Thanks to the invention of antibiotics, 20th-century medicine virtually eliminated tuberculosis, polio, leprosy and many other once-common infectious diseases. In the 21st century, however, the advent of drug-resistant strains of tuberculosis and other killer infections — sometimes called "superbugs" — has raised fears of a frightening comeback by some of these same diseases.

So, researchers are trying a different approach. A new treatment strategy targets the so-called "virulence factors" that bacteria need to thrive once they have infected a host and offers a powerful alternative to antibiotics.

"We have developed the first inhibitor of a key small molecule from Mycobacterium tuberculosis and Mycobacterium leprae (which causes leprosy) utilized to subvert human host's defenses and damage and invade human host's cells during infection," explains senior author Dr. Luis Quadri, Associate Professor of Microbiology and Immunology at Weill Cornell Medical College in New York City. "Our next step is to explore whether this inhibitor can stop these pathogens from multiplying in a mouse host, curtailing infection."

The findings — published online and in the January 26 edition of Chemistry and Biology — may herald a massive breakthrough in infectious disease research. "We are moving beyond antimicrobials such as antibiotics, which kill the bacterium directly, to anti-infectives, that may have no effect against the pathogen in the test tube but which do compromise its ability to infect and spread in the host," Quadri explains. "We believe that the expansion of the drug armamentarium to include such anti-infective drugs could help the fight against multi-drug resistant infection that has become such a challenge today."

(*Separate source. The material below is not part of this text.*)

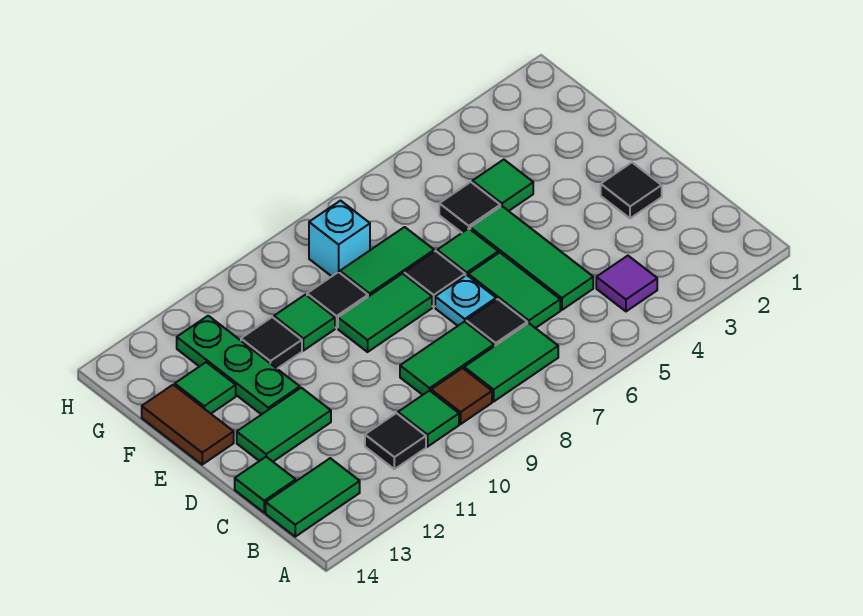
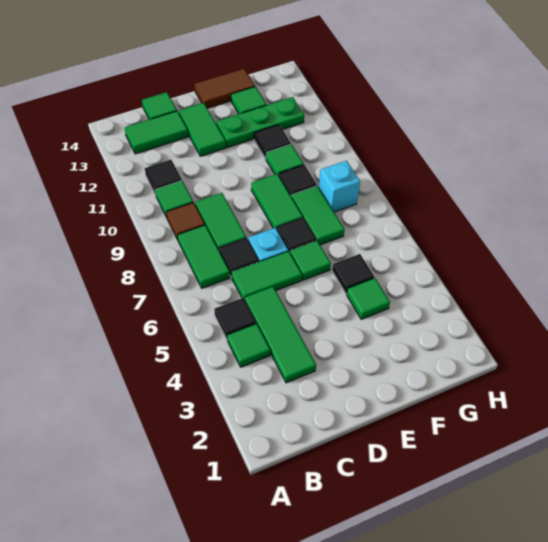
purple 1x1 tile [596,256,657,311] -> green 1x1 tile [227,324,270,367]
green 1x2 tile [266,458,360,537] -> green 1x2 tile turned to [125,111,188,154]
green 1x3 tile [470,206,593,310] -> green 1x3 tile turned to [245,287,316,383]
black 1x1 tile [601,163,662,218] -> black 1x1 tile moved to [214,298,256,340]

According to the WHO, tuberculosis kills nearly two million people every year. New drug-resistant strains of the disease — as well as even more dangerous, so-called extensive-drug-resistant (XDR) strains of the bug — are discovered each year.

"I believe that drugs targeting virulence factors are just one component of the paradigm shift in the antimicrobial drug discovery for the 21st century — one that will offer patients more options in the fight against truly global killers," Dr. Quadri says.